For more than a century, Los Angeles had burned.
Not always in flame, but in memory—the land itself smoldered with the weight of destruction. Nuclear fire had stripped the city bare, and what stood now was not architecture but abominations: jagged blackened towers of fused glass and steel, twisted into grotesque monuments of human pride and failure. They loomed like watchmen of the underworld, silhouettes against a sky the color of rust and ash.
What few survivors remained had long abandoned the idea of “city.” They burrowed into these malformed husks of buildings, carving out hollows in collapsed freeways or skeletal skyscrapers warped by fire. These were not homes but tombs of survival, cavernous halls of shadows where every echo carried the weight of despair. They looked like buildings one might expect in hell itself—crooked, blackened, dripping with the memory of fire.
Yet deep within one such ruin, beneath fractured beams and scorched stone, a single figure still dreamed. The hero—name half-forgotten, yet whispered by the few who dared to hope—sat by the dim light of a salvaged lantern, staring at a scrap of green pressed between glass. A leaf. A relic of Eden.
It was not truly Eden, of course, but it was enough to stir the memory of a world before ruin—before pandemics divided neighbor from neighbor, before politicians traded freedom for control, before war reduced paradise to ash. The leaf was a symbol, fragile yet enduring, and he carried it like scripture.
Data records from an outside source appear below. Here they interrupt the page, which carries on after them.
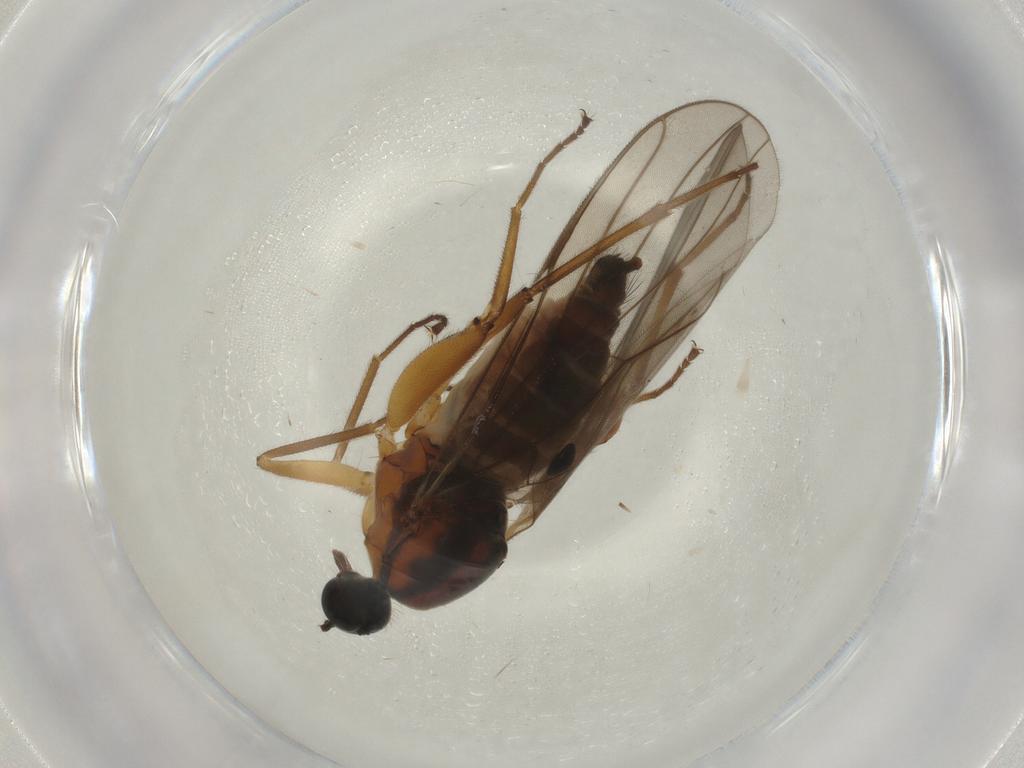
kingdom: Animalia
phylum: Arthropoda
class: Insecta
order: Diptera
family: Hybotidae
Night after night he pondered: How could the world be remade? Not the old world of greed and decay, but something purer, a return to the garden humanity had abandoned. He envisioned fields of green rising again where now only blackened rubble lay, rivers flowing clear where once blood had stained the streets.
The hero’s dream was not madness. Beneath the poisoned soil, seeds still slept. If given time, if given care, life could take root again. But to reach Eden, he would need more than soil and rain—he would need people. A people not yet broken by fire and lies, who could believe in more than survival.
And so, in the shadows of a city that looked like hell, a lone figure plotted a way back to heaven.